Data records ▸
+ + + +
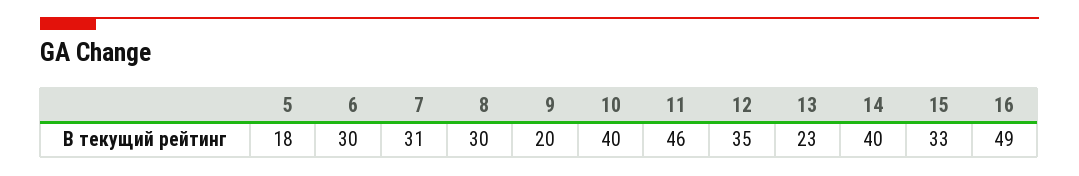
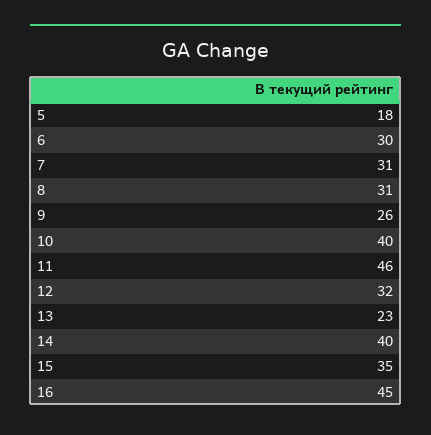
8: 30 -> 31
9: 20 -> 26
12: 35 -> 32
15: 33 -> 35
16: 49 -> 45

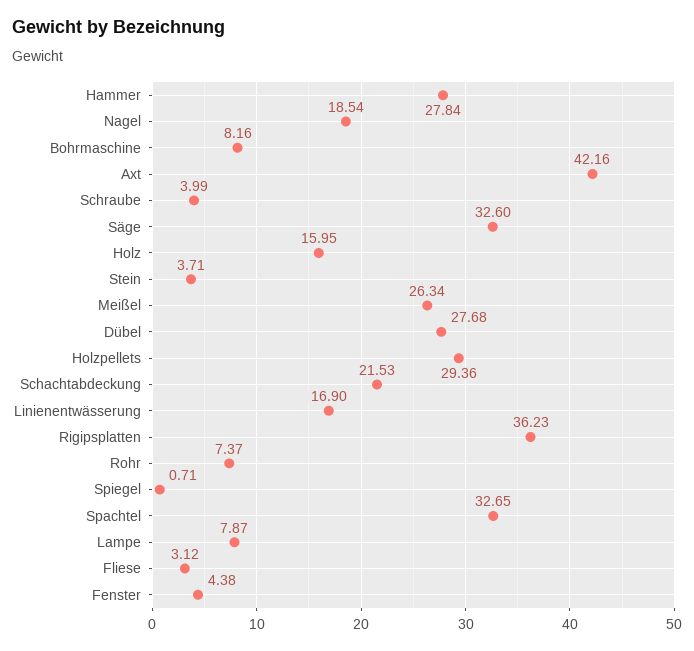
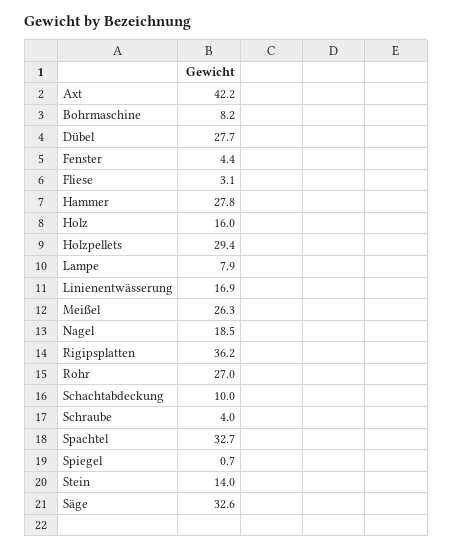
Stein: 3.71 -> 14
Schachtabdeckung: 21.53 -> 10
Rohr: 7.37 -> 27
+ + + +
Problem requirements ▸
All of the data above needs to be retyped exactly, with the pictures removed.

Response area ▸
8: 30 -> 31
9: 20 -> 26
12: 35 -> 32
15: 33 -> 35
16: 49 -> 45

Stein: 3.71 -> 14
Schachtabdeckung: 21.53 -> 10
Rohr: 7.37 -> 27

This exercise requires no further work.